■ **Aufgaben**:
a. Geben Sie aus dem Text über widersprechende AGB den Abschnitt von „Was bringt dann“ bis „erheblichen Nachteilen verbunden.“ unverändert wieder.
b. Übersetzen Sie diesen Satz aus dem Text über widersprechende AGB ins Englische: „Danach sollen sich die AGB desjenigen durchsetzen, der zuletzt unwidersprochen auf seine eigenen Bedingungen verwiesen hat.“

■ **Seitentext**:
----
Was gilt dann nun in einem solchen Fall sich widersprechender AGB?

Im Rahmen von Binnensachverhalten kommt dann, soweit sich die zur Beurteilung der Rechtslage geltenden Klauseln widersprechen, grundsätzlich die gesetzliche Regelung zur Anwendung. Mit anderen Worten: Es wird hier also so getan, als gebe es die Klauseln in den Ein- und Verkaufsbedingungen nicht. Für den Verkäufer hat dies beispielsweise die missliche Konsequenz, dass der Vertrag dann keinerlei Haftungsbegrenzung für Pflichtverletzungen vorsehen wird.

Was bringt dann überhaupt der Verweis auf die eigenen allgemeinen Geschäftsbedingungen? Kann man sich das nicht gleich sparen?

Nein. Eine wesentliche Funktion von allgemeinen Geschäftsbedingungen ist im B2B-Bereich, die Bedingungen des anderen Vertragspartners nicht zur Anwendung kommen zu lassen. Naturgemäß sind die allgemeinen Geschäftsbedingungen regelmäßig einseitig an den Interessen des Verwenders ausgerichtet. Nimmt nur eine Seite wirksam ihre Allgemeinen Geschäftsbedingungen in Bezug und werden diese damit zur Grundlage der Vertragsbeziehung, ist das für den Vertragspartner regelmäßig mit erheblichen Nachteilen verbunden.

Gilt dasselbe für sich widersprechende AGB auch in grenzüberschreitenden Sachverhalten, also in Fällen, in denen ein Vertragspartner im Ausland ansässig ist?

Bei grenzüberschreitenden Sachverhalten ist das Ergebnis nicht so eindeutig. Wie bereits erläutert, richtet sich der Umgang mit sich widersprechenden AGB hier nicht selten nach dem UN-Kaufrecht (CISG). In dessen Anwendungsbereich wird mitunter die sogenannte Theorie des letzten Wortes (oder auch „last shot rule“) vertreten. Danach sollen sich die AGB desjenigen durchsetzen, der zuletzt unwidersprochen auf seine eigenen Bedingungen verwiesen hat. Hier lässt sich berechtigterweise die Frage stellen, wo denn die für einen Vertragsschluss erforderliche Zustimmung des Vertragspartners zu einem Vertrag auf Grundlage der AGB der Gegenseite liegen soll. Hierfür wird dann auf die Durchführung des Vertrags als (vermeintlichen) Zustimmungsakt abgestellt. Diese Lösung wird jedoch zu Recht kritisiert, da sie zu zufälligen und kaum vorhersehbaren Ergebnissen führt. Überdies wird in der Praxis kaum eine Partei, nachdem sie auf ihre eigenen AGB verwiesen hat und diese die Anerkennung der AGB der Gegenseite ausdrücklich ausschließen, davon ausgehen, mit der Vertragsdurchführung trotzdem stillschweigend die AGB des Vertragspartners akzeptiert zu haben. Der Bundesgerichtshof ist der „Theorie des letzten Wortes“ nicht gefolgt, sondern will auch hier an die Stelle der sich widersprechenden Geschäftsbedingungen die gesetzliche Regelung setzen („knock out rule“). Hier ist dann wiederum zu beachten, dass das UN-Kaufrecht nur für bestimmte Teilbereiche eigenständige Regelungen enthält. Im Übrigen ist auf die Vorgaben des nach den kollisionsrechtlichen Vorschriften anwendbaren nationalen Rechts abzustellen. Ein deutsches Unternehmen muss insofern sowohl damit rechnen, dass hier ein anderes nationales als das deutsche Recht zur Anwendung kommt, als auch damit, dass eine Streitentscheidung auch vor einem ausländischen Gericht erfolgen kann.
----
■ **Bereitgestellte Daten**:
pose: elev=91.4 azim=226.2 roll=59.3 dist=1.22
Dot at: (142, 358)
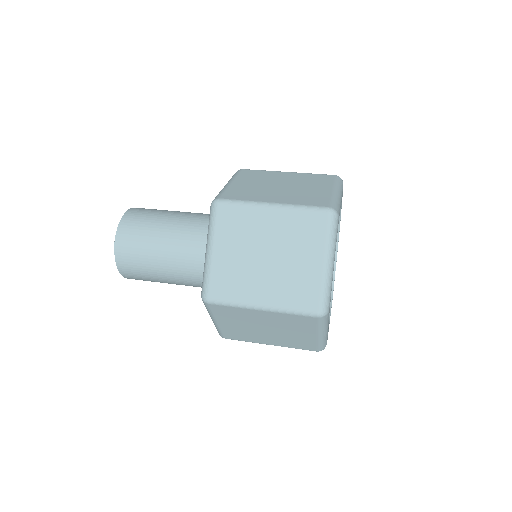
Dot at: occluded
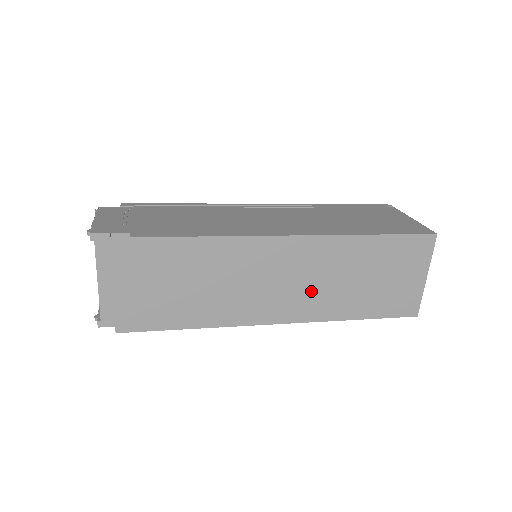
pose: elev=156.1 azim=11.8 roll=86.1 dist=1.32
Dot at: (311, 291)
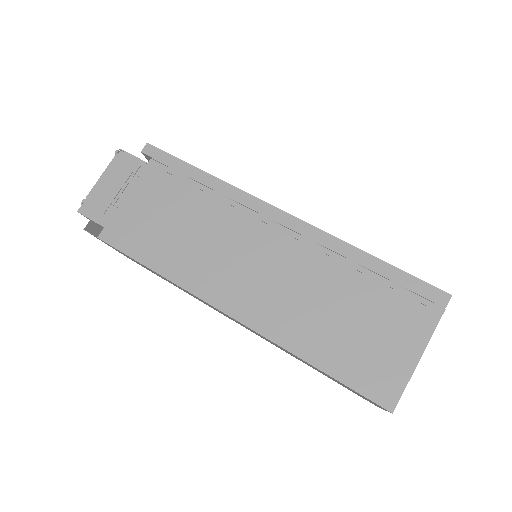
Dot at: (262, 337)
----
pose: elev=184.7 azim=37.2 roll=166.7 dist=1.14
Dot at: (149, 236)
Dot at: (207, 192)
----
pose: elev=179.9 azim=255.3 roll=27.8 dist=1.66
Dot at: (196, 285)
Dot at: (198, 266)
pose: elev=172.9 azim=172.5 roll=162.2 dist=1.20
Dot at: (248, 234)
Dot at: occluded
----
■ **Lösungen**:
a.
Was bringt dann überhaupt der Verweis auf die eigenen allgemeinen Geschäftsbedingungen? Kann man sich das nicht gleich sparen?

Nein. Eine wesentliche Funktion von allgemeinen Geschäftsbedingungen ist im B2B-Bereich, die Bedingungen des anderen Vertragspartners nicht zur Anwendung kommen zu lassen. Naturgemäß sind die allgemeinen Geschäftsbedingungen regelmäßig einseitig an den Interessen des Verwenders ausgerichtet. Nimmt nur eine Seite wirksam ihre Allgemeinen Geschäftsbedingungen in Bezug und werden diese damit zur Grundlage der Vertragsbeziehung, ist das für den Vertragspartner regelmäßig mit erheblichen Nachteilen verbunden.

b. According to this, the general terms and conditions of the party that last referred to its own terms without objection are to prevail.